Improving Highway Performance Monitoring Using Advanced Detector Technologies
Research Lead: Stephen Ritchie
UC Campus(es):Â UC Irvine
Problem Statement: Caltrans along with other state Departments of Transportation (DOTs) are required to submit axle-based classification count reports to the Federal Highway Administration (FHWA) under the Highway Performance Measurement System (HPMS) program. The data are an input to the federal government’s allocation of funds to the states to effectively maintain pavement quality in high priority corridors. However, safety concerns and high costs are associated with existing methods of data collection. For example, setting up road tubes and other temporary data collection devices frequently exposes DOT personnel to safety hazards from their proximity to the highway lanes. In addition, permanent detection systems such as existing piezo-based vehicle classifiers are expensive to install and have high maintenance costs due to their frequent failures.

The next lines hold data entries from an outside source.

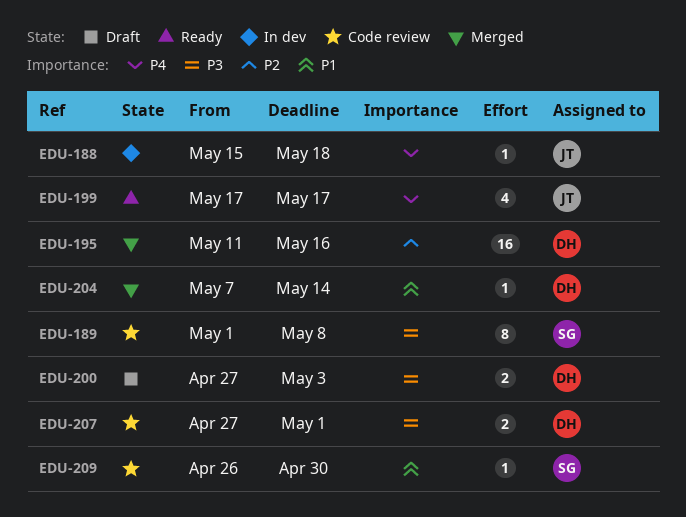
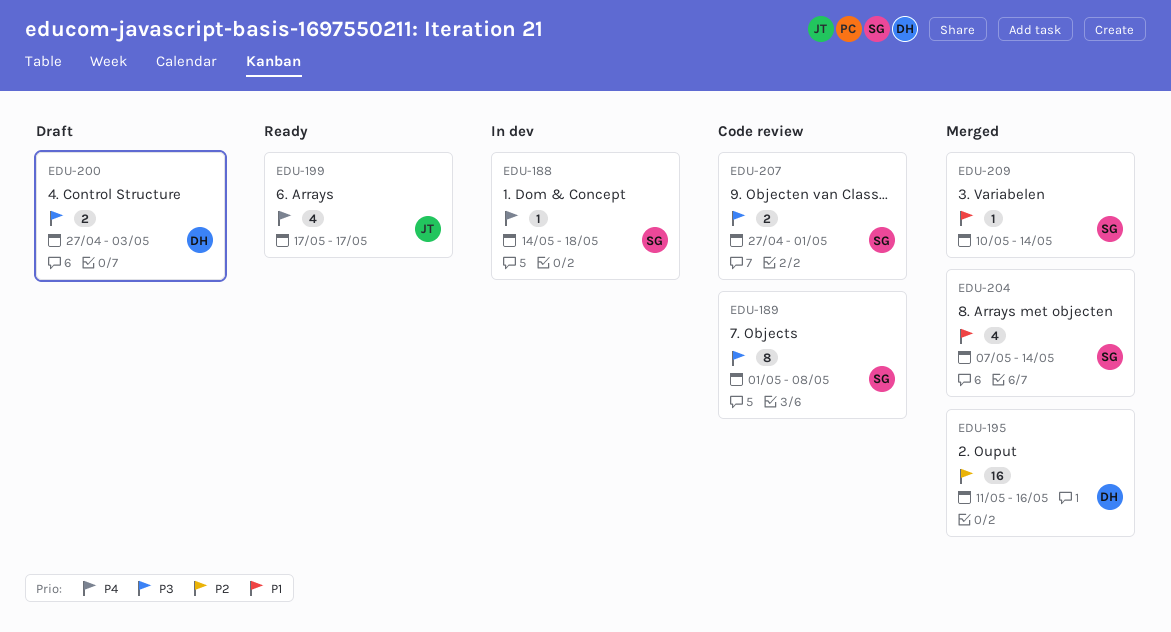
EDU-188, owner: JT -> SG
EDU-188, start: May 15 -> May 14
EDU-204, owner: DH -> SG
EDU-204, estimate: 1 -> 4
EDU-207, owner: DH -> SG
EDU-209, status: Code review -> Merged
EDU-209, start: Apr 26 -> May 10
EDU-209, due: Apr 30 -> May 14

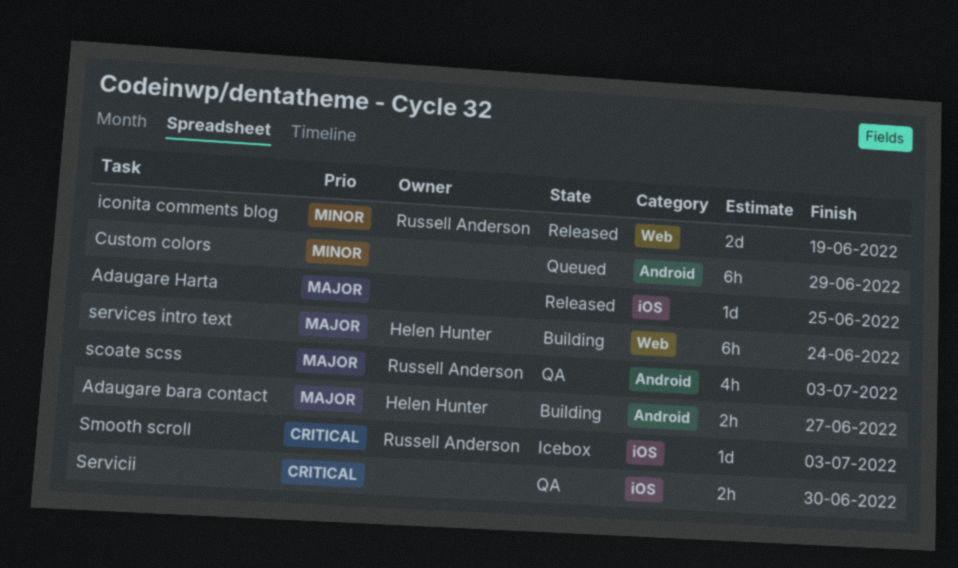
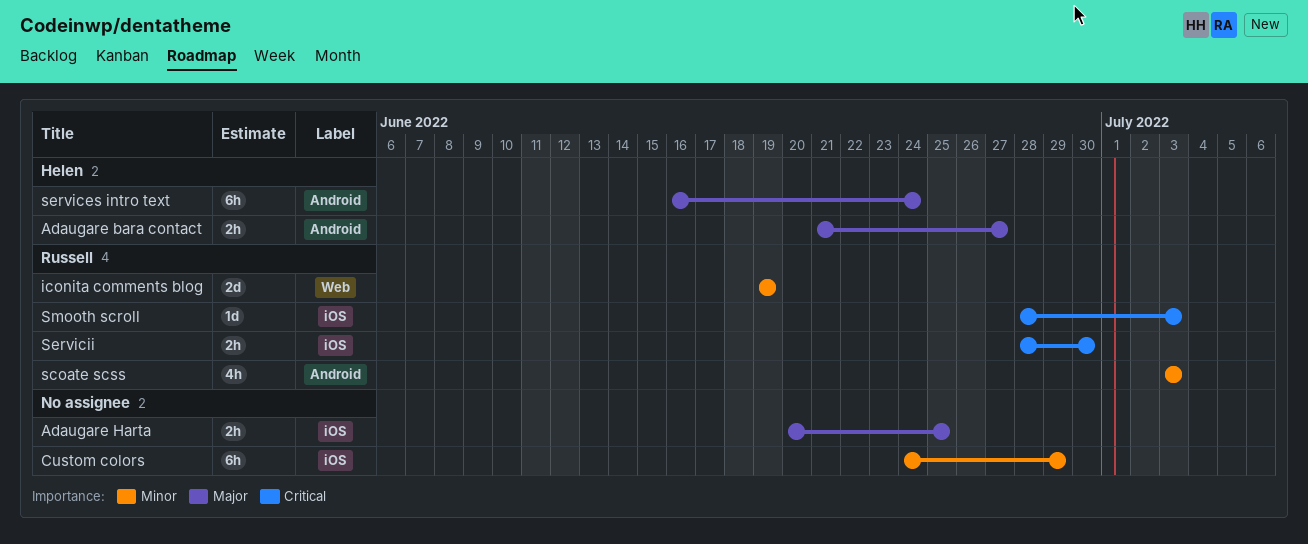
Adaugare Harta, estimate: 1d -> 2h
Custom colors, label: Android -> iOS
scoate scss, priority: Major -> Minor
services intro text, label: Web -> Android
Servicii, owner: none -> Russell Anderson

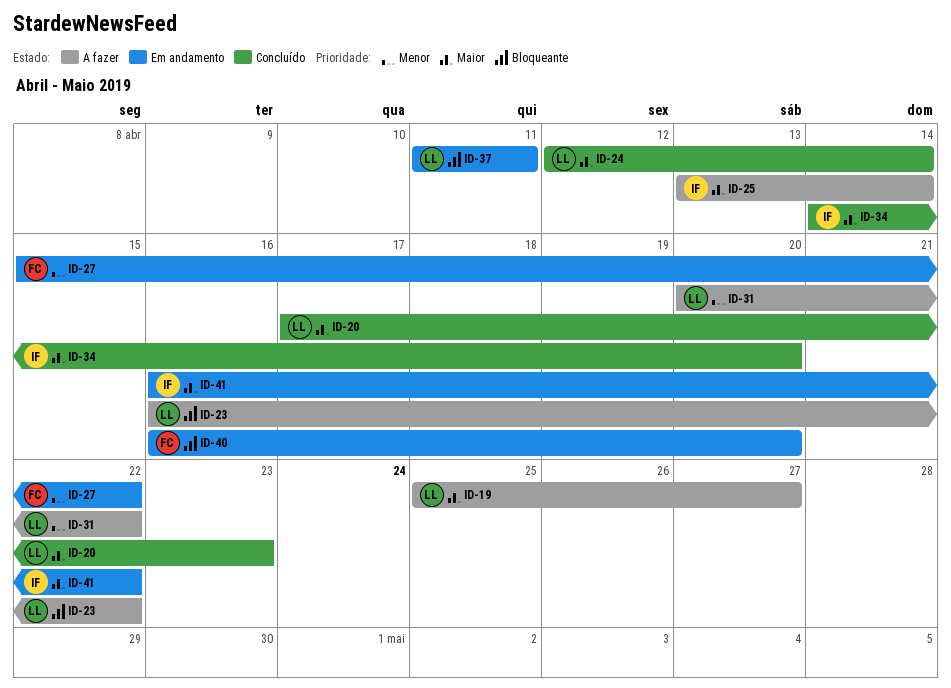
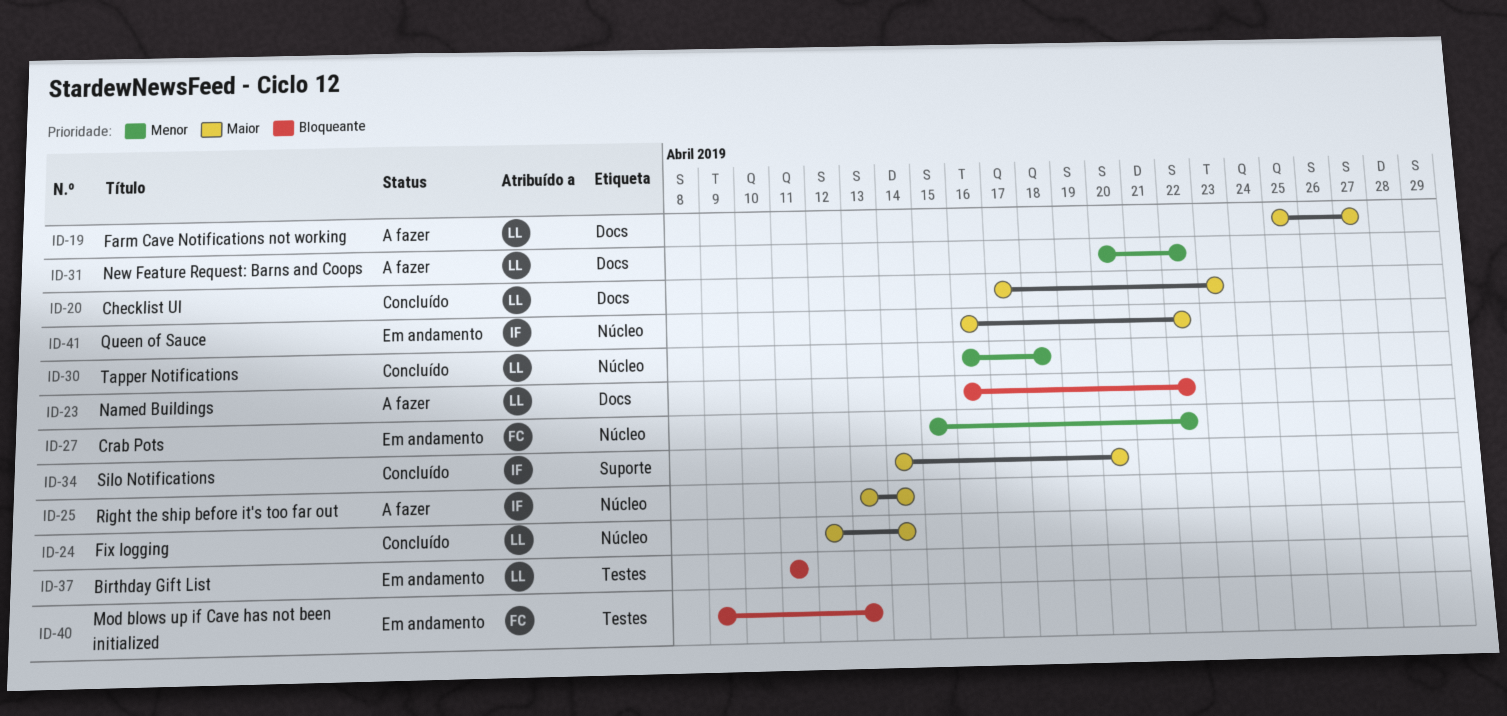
ID-30: none -> present
ID-40, start: Apr 16 -> Apr 9
ID-40, due: Apr 20 -> Apr 13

Project Description: The statewide Truck Activity Monitoring System (TAMS) developed by UC Irvine currently provides continuous truck counts by vocation at 70 major truck corridors in California, and will be expanded to over 90 locations. Although the current classification models in TAMS are focused on truck vocations, initial investigations have shown that there is excellent potential to successfully develop truck classification models that are capable of classifying vehicles according to the axle-based FHWA HPMS scheme using only inductive loop signature data. For this project, researchers will partner with advisors from the Caltrans Traffic Census Program (TCP) to develop HPMS-based classification models and design a streamlined solution within TAMS to process the data for HPMS reporting requirements. Existing data as well new data sources collected at weigh-in-motion (WIM) sites will be used to develop and validate the models, while TCP advisors will provide reporting guidelines to ensure that the developed system meets stakeholder needs. We will also investigate establishing a test detection site using only solar power to study the feasibility of implementing this solution at off-grid sites to further extend the applications of this research.
Status: Completed
Budget: $34,290